• Instruction:
Continue the passage below on detecting atypical observations in mixture models, starting right after its last sentence.

• Text segment:
▬▬▬
Operationally, the weighted maximization of Eq. 23 is numerically obtained in the fashion of what is already discussed in Sect. 3.1.1.

Automatic Detection of Atypical Observations

To classify each observation, a two-step procedure is needed. First of all, we have to determine the cluster memberships. To this aim, we rely on the maximum a posteriori probabilities (MAP) operator, that is

$$ \text {MAP}(\widehat{z}_{ij})= {\left\{ \begin{array}{ll} 1 &{} \quad \text {if}\hspace{0.5em} \max _h\left\{ \widehat{z}_{ih}\right\} \text {occurs in group} \hspace{0.5em} h=j, \\ 0 &{} \quad \text {if}\hspace{0.5em} \text {otherwise}, \\ \end{array}\right. } $$

where \(\widehat{z}_{ij}\) is the value obtained at the convergence of the EM algorithm. Then, it is possible to determine whether a generic observation is typical or not via the a posteriori probability

$$\begin{aligned} P\left( \varvec{x}_{-d} \text { is typical};\widehat{\varvec{\theta }}_h,\widehat{\gamma }_h,\widehat{\beta }_h,\widehat{\eta }_h\right) = \frac{\widehat{\varvec{\theta }}_h f_{\text {UD}}\left( \varvec{x}_{-d};\widehat{\varvec{\theta }}_h,\widehat{\gamma }_h\right) }{f_{\text {CUD}}\left( \varvec{x}_{-d};\widehat{\varvec{\theta }}_h,\widehat{\gamma }_h,\widehat{\beta }_h,\widehat{\eta }_h\right) }. \end{aligned}$$
(24)

According to Eq. 24, \(\varvec{x}_{-d}\) is considered typical in cluster h if \(P\left( \varvec{x}_{-d}\text { is typical};\widehat{\varvec{\theta }}_h,\widehat{\gamma }_h,\widehat{\beta }_h,\widehat{\eta }_h\right) >0.5\), while it will be considered atypical otherwise.

Fig. 3
figure 3

Four simulated datasets from Scenario 1 with the four atypical point locations. The atypical point is in red

4 Simulated Data Analyses

In this section, we investigate several aspects via simulated data. Specifically, in Sect. 4.1, we perform a sensitivity analysis that aims at evaluating the impact of a single atypical observation on the parameter estimates of the UD and CUD distributions. In Sect. 4.2, we implement a further sensitivity analysis to assess the impact of background noise on the data classification of UD-M and CUD-M models. Furthermore, we also evaluate the behavior of the CUD-M model in automatically detecting atypical observations. Finally, in Sect. 4.3, we evaluate the parameter recovery and mixture order selection for the CUD-M model under different data-generating settings.
▬▬▬
• Data segment:
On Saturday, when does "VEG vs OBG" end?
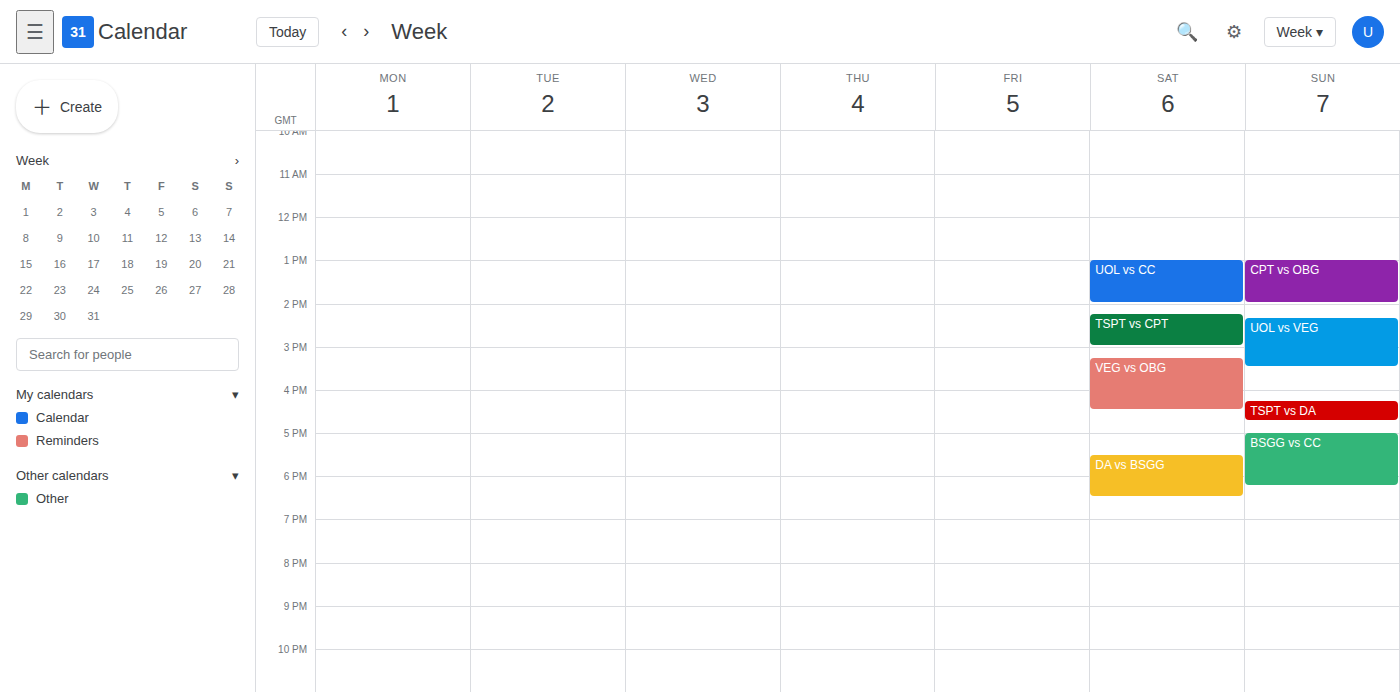
4:30 PMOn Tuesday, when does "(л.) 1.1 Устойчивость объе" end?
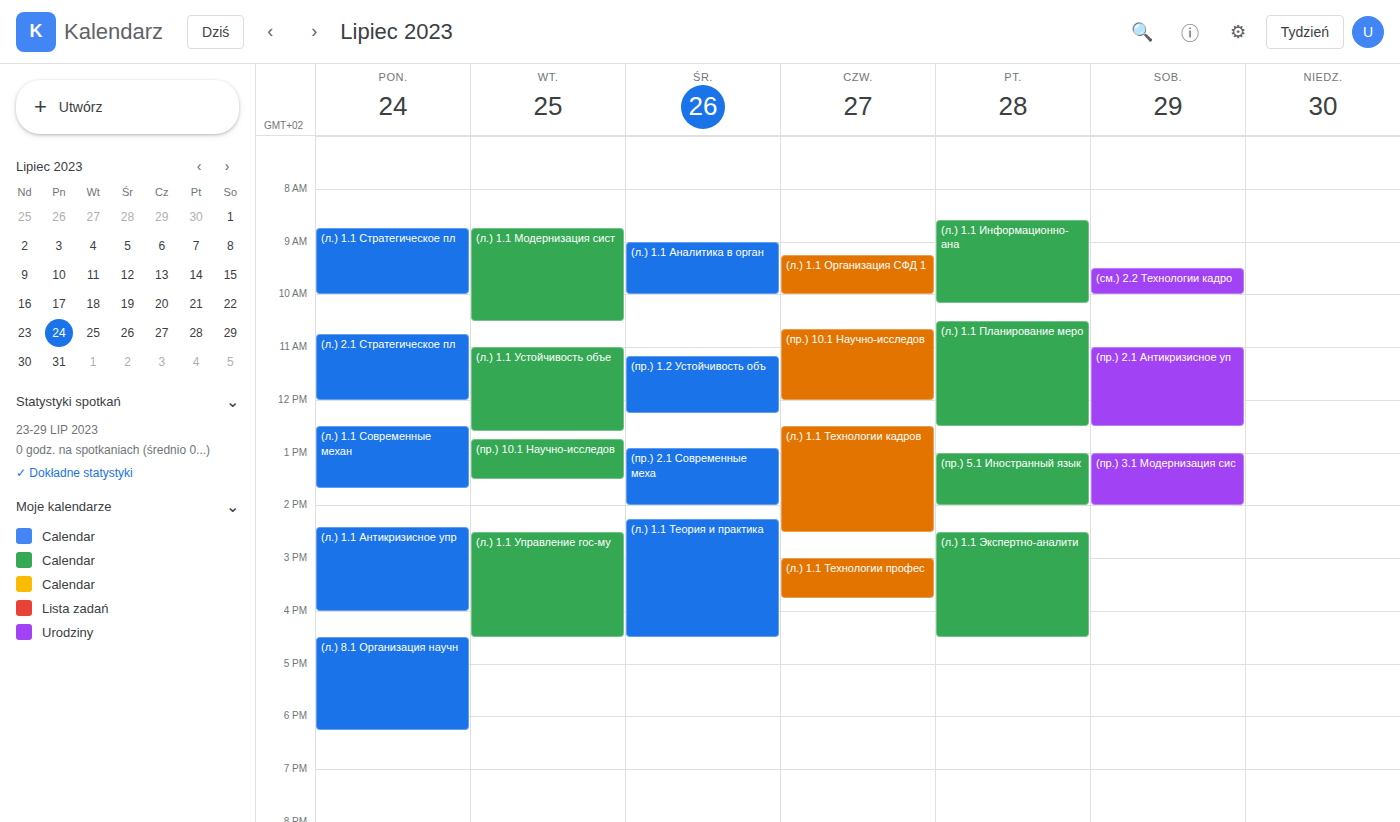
▬▬▬
• In response:
4.1 Simulation Study 1

In this study, we simulate datasets of size \(n=100\) from the UD distribution in Eq. 4, after setting \(d=3\), \(\varvec{\theta }=(0.3,0.3)\), and \(\gamma =0.01\). We consider three scenarios (labeled as Scenario 1, 2, and 3) determined by the direction in which a single atypical point is placed in the simplex. Then, for a given scenario, the atypical point assumes four different locations (labeled as A, B, C, and D) such that it gradually moves away from the bulk of the data. Thus, we consider \(3 \times 4 = 12\) data configurations. Examples of simulated datasets for Scenario 1 at the four locations are illustrated in Fig. 3 via ternary diagrams.

As we can see, when moving from location A to D, the atypical point goes further away from the rest of the points toward the lower left direction in the simplex. When we consider Scenarios 2 and 3, the atypical point moves along the lower right and upper direction in the simplex, respectively.

For each of the 12 data configurations, 500 datasets are generated, leading to a total of \(12 \times 500 = 6000\) datasets. On each simulated dataset, we fit both the UD and CUD distributions and compute the absolute difference between the true parameter values and the estimated ones. Results are reported via the box plots of Fig. 4. Each subfigure refers to a specific scenario over the different locations. In turn, each box plot summarizes the behavior of the considered differences for the available 500 replications.

Fig. 4
figure 4

Box plots of the absolute difference between the true and the estimated parameter values, for the three scenarios (1 to 3) over the four locations (A to D)

The first and immediate result is that the differences under evaluation remain essentially the same for the CUD distribution regardless of the considered data configuration. Conversely, the estimation performance for the UD distribution in each scenario gradually becomes worse as we pass from location A to location D, i.e., the atypical point moves further away from the bulk of the data. Solely at location A, the UD and CUD distributions exhibit similar results throughout the three distinct scenarios. Thus, the CUD distribution guarantees a more robust estimation of the parameters in the presence of atypical points, differently from the UD distribution.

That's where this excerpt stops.